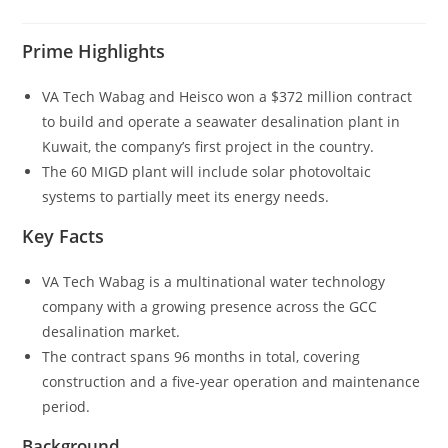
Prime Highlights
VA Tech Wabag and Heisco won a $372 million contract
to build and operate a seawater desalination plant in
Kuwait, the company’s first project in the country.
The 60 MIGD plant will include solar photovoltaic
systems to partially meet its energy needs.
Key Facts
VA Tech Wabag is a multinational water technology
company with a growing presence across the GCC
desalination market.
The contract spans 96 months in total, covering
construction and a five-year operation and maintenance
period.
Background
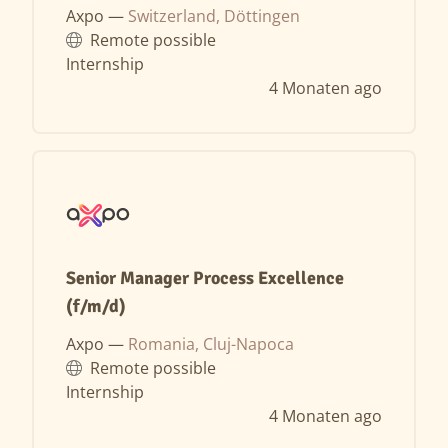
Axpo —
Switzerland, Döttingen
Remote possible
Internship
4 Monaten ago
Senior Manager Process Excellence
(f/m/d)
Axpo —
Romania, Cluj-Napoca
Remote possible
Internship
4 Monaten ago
·····
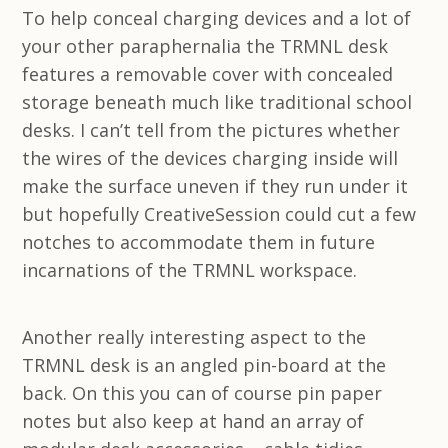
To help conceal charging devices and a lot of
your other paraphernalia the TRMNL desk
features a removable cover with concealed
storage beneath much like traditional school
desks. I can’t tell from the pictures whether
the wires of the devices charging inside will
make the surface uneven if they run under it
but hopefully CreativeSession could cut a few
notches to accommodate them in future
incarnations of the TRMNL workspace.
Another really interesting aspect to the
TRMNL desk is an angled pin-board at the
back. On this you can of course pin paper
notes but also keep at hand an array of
·····
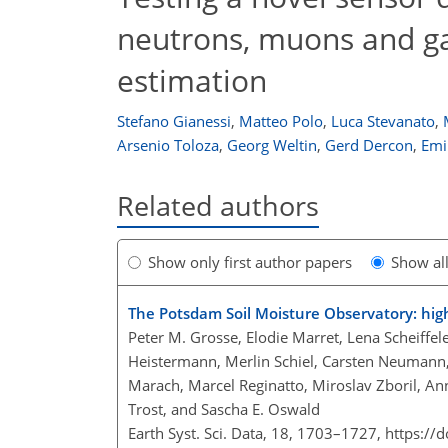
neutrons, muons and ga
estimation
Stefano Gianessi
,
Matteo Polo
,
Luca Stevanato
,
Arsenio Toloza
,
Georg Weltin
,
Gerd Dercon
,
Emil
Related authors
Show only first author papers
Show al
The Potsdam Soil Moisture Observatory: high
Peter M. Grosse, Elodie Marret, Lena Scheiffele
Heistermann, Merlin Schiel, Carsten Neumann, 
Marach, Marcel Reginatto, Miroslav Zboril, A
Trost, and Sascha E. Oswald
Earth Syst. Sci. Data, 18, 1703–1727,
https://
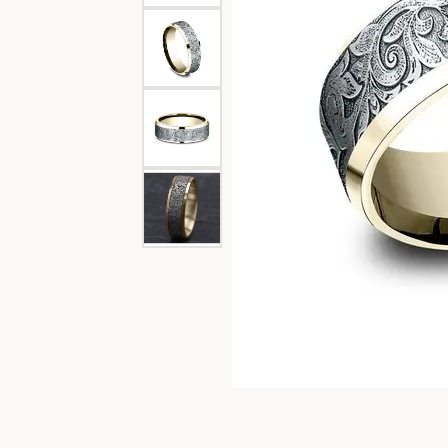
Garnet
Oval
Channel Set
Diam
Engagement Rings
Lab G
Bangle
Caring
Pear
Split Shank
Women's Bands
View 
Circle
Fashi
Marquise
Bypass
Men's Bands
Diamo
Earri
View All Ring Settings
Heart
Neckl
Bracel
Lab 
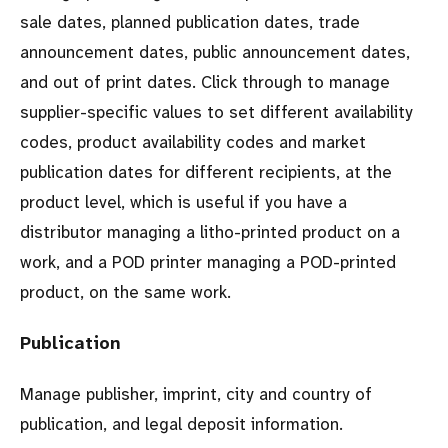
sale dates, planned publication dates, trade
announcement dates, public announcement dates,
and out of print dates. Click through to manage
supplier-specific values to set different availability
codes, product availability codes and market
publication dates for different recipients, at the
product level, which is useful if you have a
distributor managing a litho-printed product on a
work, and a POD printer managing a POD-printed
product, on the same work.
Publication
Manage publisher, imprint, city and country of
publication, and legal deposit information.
·····
# [INSTRUCTIONS FOR THE TASK]
Here the job is to copy the listing above word for word, starting at the line with "Trost, and Sascha E. Oswald" and ending at the line with "publication, and legal deposit information.", and to leave out the pictures.

# [RESULT OF THE EXERCISE]
Trost, and Sascha E. Oswald
Earth Syst. Sci. Data, 18, 1703–1727,
https://
Garnet
Oval
Channel Set
Diam
Engagement Rings
Lab G
Bangle
Caring
Pear
Split Shank
Women's Bands
View 
Circle
Fashi
Marquise
Bypass
Men's Bands
Diamo
Earri
View All Ring Settings
Heart
Neckl
Bracel
Lab 
sale dates, planned publication dates, trade
announcement dates, public announcement dates,
and out of print dates. Click through to manage
supplier-specific values to set different availability
codes, product availability codes and market
publication dates for different recipients, at the
product level, which is useful if you have a
distributor managing a litho-printed product on a
work, and a POD printer managing a POD-printed
product, on the same work.
Publication
Manage publisher, imprint, city and country of
publication, and legal deposit information.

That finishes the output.